Asian currencies rose this week as US President Barack Obama’s re-election increased the likelihood that the US Federal Reserve will keep boosting the supply of US dollars that can be invested in emerging markets.
Global funds pumped a net US$256.5 million into Taiwanese and Philippine stocks this week, exchange data show, while buying US$71 million more Thai sovereign notes than they sold, Thai Bond Market Association figures show.
China’s yuan snapped a 13-week rally, its longest winning streak since March 2008, on speculation the nation will struggle to boost export growth as the “fiscal cliff” looms in the US and Europe’s debt crisis remains unresolved.
The New Taiwan dollar advanced 0.5 percent this week to NTS$29.150 against the greenback in Taipei, Bloomberg data showed.
Thailand’s baht, South Korea’s won and the Philippine peso gained 0.3 percent to 30.65, 1,087.85 and 41.052 respectively. The Bloomberg-JPMorgan Asia Dollar Index, which tracks the region’s 10 most active currencies excluding the yen, was unchanged.
The Philippine peso traded near a four-year high after the Southeast Asian nation raised the equivalent of US$750 million from a sale of 10-year global peso bonds.
The yuan traded little changed at 6.2450 per US dollar on Friday and touched the upper limit of its band for a fifth day. Consumer prices rose 1.7 percent last month from a year earlier, the least since January 2010, official data showed.
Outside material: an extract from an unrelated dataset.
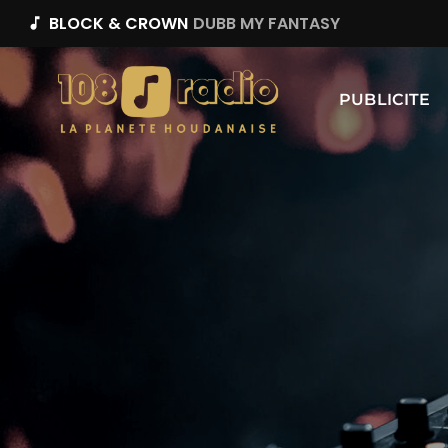
BLOCK & CROWN
DUBB MY FANTASY
music_note
PUBLICITE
The median estimate in a Bloomberg survey was 1.9 percent.
India’s rupee dropped 1.7 percent this week to 54.7550 per US dollar.
Elsewhere, Malaysia’s ringgit declined 0.3 percent this week to 3.0640 after the central bank kept its overnight policy rate on hold at 3 percent on Thursday, while Indonesia’s rupiah fell 0.1 percent to 9,620 and Vietnam’s dong held at 20,848.
In the EU, the euro slid the most in four months versus the yen on concern over the US fiscal cliff.
Japan’s yen rose against all of its 16 most traded peers as investors sought a haven amid a worsening global economic outlook.
The euro tumbled 2.1 percent to ￥101.05 in New York trading in its biggest weekly loss since July 6. It touched ￥100.43 on Friday, the weakest level since Oct. 11. The shared currency dropped 0.9 percent to US$1.2714 and reached US$1.2690, the lowest since Sept. 7. The yen rallied 1.2 percent to 79.49 per US dollar in its first weekly gain since Oct. 12.
The US dollar gained against the majority of its most traded counterparts amid concern that Obama will struggle to convince US Congress to avert automatic budget cuts and tax increases scheduled to take place at the end of the year. The US currency strengthened as investors bought US Treasuries, a traditional refuge.
The Dollar Index, which Intercontinental Exchange Inc uses to track the greenback against the currencies of six major US trading partners, gained 0.5 percent to 81.026, rising for a third week. The US dollar was the strongest net-purchased currency this week, Bank of New York Mellon client data showed.